Methods: Linear regression and change score analyses were performed on patient survey, audio-record, and chart audit data from a 2-armed randomized controlled study (R01CA152413) set in 12 community- and 3 university-based primary care practices in southeastern Michigan. Patients were men and women aged 50 to 75 years not current on CRCS. The 2 arms were interactive vs. non-interactive patient decision aid (DA) on CRCS. All patient web use and data collection were done in the primary care practice immediately prior to the patient/clinician visit. SDM was measured by OPTION-12, a validated instrument that measured clinician performance of SDM during the visit, which was audio-recorded. Main outcomes were change in patient preference and intent as measured by patient survey before and after the visit. Concordance was determined by review of audio-recorded data by two reviewers. CRCS adherence was determined by medical record documentation of CRCS 6 months after the visit.

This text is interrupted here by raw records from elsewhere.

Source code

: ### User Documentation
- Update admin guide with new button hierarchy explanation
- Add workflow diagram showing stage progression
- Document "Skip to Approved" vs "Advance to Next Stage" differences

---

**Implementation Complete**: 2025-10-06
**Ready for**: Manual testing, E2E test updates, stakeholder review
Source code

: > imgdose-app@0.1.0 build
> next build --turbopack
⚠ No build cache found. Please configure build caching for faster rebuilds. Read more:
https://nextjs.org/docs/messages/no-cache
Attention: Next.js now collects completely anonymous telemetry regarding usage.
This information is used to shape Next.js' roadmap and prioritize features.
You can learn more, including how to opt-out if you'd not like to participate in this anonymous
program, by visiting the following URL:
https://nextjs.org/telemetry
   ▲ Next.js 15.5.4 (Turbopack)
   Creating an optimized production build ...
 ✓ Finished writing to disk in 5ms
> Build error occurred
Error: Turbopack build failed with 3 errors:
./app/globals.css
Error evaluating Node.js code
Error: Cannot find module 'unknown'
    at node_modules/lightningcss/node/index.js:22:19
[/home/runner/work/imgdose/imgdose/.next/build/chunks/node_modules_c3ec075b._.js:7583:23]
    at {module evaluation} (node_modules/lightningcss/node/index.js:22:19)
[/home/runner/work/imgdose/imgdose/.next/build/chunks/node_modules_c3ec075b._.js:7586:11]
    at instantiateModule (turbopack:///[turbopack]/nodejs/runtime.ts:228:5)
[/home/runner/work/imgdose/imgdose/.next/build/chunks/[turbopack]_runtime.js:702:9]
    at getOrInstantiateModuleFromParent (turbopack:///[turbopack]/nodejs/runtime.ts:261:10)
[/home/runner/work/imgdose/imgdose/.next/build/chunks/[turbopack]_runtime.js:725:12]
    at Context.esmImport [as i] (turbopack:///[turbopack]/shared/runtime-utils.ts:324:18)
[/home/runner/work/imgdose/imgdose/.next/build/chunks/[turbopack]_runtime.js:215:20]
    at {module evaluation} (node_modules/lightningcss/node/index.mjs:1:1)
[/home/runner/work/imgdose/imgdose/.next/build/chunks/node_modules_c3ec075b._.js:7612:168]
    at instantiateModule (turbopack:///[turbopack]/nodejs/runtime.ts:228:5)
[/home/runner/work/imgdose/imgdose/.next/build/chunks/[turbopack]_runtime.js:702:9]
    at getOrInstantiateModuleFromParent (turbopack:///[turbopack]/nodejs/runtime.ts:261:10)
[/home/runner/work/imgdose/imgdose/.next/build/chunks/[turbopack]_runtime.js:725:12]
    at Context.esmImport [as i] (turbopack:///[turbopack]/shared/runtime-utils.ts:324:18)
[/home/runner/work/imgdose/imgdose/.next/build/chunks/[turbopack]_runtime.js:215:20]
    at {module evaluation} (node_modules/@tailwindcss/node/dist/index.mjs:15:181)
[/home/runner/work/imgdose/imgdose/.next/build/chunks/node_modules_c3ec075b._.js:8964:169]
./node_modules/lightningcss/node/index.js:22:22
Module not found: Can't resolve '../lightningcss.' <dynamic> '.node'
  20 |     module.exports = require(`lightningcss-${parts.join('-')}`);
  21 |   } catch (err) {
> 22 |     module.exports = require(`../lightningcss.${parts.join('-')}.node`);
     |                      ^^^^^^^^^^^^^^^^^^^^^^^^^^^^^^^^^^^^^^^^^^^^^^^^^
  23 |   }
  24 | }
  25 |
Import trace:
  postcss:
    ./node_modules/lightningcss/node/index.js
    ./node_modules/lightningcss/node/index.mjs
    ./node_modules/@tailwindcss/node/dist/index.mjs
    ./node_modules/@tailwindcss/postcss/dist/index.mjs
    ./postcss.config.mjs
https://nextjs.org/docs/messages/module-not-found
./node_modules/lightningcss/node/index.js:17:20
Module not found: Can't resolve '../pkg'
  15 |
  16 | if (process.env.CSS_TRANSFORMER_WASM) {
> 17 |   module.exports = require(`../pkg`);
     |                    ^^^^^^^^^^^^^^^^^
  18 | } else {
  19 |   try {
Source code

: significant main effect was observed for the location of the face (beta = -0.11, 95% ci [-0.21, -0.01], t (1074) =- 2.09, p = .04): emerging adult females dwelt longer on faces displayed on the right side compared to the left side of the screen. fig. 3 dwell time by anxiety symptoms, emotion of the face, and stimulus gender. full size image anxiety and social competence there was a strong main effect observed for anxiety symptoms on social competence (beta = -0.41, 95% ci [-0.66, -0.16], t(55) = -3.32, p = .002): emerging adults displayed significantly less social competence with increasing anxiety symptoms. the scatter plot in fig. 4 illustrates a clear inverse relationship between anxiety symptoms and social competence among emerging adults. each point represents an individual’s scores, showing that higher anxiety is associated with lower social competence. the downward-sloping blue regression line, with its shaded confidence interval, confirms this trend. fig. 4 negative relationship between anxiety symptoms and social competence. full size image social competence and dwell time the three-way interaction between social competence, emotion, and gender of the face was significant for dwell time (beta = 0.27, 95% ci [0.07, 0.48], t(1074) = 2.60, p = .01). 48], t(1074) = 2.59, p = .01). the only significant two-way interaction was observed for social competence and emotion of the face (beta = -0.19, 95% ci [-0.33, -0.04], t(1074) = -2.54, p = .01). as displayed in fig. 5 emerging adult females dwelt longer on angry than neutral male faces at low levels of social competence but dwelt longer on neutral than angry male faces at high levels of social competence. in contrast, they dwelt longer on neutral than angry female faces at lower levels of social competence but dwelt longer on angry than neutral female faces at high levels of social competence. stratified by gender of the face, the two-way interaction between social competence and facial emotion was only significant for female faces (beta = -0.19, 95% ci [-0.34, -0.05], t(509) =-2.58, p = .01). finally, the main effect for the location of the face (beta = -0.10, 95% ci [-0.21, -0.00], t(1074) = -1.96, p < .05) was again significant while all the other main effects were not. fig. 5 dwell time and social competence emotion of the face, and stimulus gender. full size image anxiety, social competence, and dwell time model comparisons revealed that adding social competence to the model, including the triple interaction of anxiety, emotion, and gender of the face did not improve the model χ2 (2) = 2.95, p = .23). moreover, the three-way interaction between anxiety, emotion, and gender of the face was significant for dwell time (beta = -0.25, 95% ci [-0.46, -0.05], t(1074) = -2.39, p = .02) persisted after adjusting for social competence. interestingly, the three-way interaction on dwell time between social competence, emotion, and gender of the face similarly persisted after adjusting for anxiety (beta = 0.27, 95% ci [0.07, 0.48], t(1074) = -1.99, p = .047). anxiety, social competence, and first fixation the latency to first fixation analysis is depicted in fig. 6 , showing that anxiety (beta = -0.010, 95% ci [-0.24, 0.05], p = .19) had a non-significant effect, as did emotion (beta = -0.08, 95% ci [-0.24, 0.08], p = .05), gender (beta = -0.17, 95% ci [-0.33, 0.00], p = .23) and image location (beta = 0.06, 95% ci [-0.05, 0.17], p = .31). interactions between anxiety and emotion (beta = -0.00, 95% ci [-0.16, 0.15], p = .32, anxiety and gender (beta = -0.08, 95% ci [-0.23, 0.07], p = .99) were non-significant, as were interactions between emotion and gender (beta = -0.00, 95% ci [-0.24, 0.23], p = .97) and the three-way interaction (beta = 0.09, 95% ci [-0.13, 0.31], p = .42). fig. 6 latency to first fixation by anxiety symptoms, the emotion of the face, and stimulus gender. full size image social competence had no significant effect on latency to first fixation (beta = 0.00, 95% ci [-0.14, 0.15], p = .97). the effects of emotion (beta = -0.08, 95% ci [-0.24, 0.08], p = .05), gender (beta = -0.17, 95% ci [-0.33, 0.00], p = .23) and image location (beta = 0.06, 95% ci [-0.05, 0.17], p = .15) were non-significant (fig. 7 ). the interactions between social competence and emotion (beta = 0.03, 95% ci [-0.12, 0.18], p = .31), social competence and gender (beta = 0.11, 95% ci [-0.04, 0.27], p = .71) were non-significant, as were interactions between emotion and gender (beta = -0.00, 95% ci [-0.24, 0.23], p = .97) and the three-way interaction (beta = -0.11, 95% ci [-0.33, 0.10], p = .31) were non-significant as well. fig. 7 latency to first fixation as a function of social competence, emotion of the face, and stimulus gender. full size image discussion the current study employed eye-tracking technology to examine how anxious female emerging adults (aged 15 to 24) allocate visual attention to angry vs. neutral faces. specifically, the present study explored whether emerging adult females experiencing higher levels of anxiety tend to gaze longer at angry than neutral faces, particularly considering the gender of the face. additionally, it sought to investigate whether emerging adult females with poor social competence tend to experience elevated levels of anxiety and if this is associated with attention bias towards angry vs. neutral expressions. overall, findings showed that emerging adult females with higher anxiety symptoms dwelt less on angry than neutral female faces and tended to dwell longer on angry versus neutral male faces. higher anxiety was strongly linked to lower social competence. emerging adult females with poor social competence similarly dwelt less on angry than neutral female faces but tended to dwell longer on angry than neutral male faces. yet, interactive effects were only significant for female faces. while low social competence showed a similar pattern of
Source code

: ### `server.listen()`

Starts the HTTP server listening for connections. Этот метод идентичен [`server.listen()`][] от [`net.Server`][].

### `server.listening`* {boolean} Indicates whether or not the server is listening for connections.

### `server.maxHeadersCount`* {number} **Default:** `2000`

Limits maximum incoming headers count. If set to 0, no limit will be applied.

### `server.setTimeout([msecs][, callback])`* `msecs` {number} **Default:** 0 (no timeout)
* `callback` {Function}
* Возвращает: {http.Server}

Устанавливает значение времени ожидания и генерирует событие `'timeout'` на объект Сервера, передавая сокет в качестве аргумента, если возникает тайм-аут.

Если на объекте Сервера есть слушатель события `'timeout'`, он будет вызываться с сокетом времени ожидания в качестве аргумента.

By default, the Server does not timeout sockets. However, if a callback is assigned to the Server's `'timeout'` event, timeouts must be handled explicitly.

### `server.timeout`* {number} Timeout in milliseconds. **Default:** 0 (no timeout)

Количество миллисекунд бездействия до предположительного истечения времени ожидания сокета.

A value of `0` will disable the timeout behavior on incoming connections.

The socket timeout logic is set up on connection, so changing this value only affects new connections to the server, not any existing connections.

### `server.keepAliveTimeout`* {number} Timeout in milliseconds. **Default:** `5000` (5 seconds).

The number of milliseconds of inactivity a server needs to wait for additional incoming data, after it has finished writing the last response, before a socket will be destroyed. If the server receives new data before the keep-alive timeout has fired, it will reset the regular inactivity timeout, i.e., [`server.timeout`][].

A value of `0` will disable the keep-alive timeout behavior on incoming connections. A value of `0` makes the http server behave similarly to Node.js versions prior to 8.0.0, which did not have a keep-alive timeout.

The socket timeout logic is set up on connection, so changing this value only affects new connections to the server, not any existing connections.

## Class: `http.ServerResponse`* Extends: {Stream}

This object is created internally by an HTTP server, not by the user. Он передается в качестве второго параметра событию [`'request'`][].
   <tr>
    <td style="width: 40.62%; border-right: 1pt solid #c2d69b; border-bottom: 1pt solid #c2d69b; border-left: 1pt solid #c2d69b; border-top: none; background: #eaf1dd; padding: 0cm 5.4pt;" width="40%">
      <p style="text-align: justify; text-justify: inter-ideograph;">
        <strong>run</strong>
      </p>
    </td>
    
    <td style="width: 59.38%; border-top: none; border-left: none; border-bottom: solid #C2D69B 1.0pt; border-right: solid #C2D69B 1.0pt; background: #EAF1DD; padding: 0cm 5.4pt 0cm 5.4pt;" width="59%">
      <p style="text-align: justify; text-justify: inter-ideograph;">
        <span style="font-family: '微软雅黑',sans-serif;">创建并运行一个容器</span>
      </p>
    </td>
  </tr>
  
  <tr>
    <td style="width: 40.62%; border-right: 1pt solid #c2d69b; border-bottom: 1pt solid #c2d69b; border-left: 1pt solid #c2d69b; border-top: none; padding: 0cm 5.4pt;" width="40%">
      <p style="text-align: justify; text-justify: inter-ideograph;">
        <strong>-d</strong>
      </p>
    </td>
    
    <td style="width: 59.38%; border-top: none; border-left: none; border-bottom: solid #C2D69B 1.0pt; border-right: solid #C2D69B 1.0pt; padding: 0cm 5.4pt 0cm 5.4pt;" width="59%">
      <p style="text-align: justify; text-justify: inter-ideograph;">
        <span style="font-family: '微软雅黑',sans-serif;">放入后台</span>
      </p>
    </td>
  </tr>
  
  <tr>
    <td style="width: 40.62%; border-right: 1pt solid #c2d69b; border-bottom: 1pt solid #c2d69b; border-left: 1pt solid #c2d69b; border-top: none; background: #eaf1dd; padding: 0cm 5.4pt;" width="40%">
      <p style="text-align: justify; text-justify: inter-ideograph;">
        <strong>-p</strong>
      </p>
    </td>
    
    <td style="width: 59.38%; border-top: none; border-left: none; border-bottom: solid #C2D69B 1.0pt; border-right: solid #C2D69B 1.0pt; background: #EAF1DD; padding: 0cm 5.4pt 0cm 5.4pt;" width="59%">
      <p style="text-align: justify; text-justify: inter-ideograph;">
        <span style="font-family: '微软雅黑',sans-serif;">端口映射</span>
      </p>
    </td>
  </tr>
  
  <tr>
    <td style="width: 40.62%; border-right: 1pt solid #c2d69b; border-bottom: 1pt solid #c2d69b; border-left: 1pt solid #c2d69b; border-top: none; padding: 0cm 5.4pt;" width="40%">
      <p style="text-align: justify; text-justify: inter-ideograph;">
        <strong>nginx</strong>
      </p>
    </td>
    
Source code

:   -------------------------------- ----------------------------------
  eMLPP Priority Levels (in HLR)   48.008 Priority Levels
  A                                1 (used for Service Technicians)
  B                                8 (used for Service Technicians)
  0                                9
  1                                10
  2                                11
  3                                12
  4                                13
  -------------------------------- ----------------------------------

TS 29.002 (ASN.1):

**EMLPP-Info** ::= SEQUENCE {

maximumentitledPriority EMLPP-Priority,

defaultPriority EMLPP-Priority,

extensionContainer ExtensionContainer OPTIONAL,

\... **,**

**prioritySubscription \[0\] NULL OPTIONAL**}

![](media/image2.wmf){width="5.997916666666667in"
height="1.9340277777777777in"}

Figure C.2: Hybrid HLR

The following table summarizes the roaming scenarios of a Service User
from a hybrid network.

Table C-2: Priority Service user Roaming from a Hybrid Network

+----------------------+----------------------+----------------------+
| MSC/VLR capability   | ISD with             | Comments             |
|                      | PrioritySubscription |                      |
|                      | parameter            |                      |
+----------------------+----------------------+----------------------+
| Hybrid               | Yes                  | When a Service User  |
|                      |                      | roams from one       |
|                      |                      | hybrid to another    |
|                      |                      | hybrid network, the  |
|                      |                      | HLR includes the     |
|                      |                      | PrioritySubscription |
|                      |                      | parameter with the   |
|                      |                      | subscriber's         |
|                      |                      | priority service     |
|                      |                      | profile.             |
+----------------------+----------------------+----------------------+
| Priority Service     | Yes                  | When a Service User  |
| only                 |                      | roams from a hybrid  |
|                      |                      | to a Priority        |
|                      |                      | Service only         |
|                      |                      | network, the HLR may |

Results: Among 570 participants, SDM as measured by OPTION-12 was significantly greater among those who clarified their preference [mean (standard deviation) = 12.6 (6.7) vs. 10.5 (6.1), p-value=0.0155] and increased intent [11.6 (6.4) vs. 10.3 (6.1), p-value=0.03] after the visit. SDM was also significantly greater among those with concordance of desired and recommended CRCS option [12.0 (4.9) vs. 10.4 (7.2)]. SDM was not significantly associated with CRCS adherence or study arm.
Conclusion: Increase in SDM clarified patient preference regarding CRCS options and positively affected patient intent to undergo CRCS. Increase in SDM was also correlated with greater concordance. Increase in SDM did not lead to increase in CRCS adherence.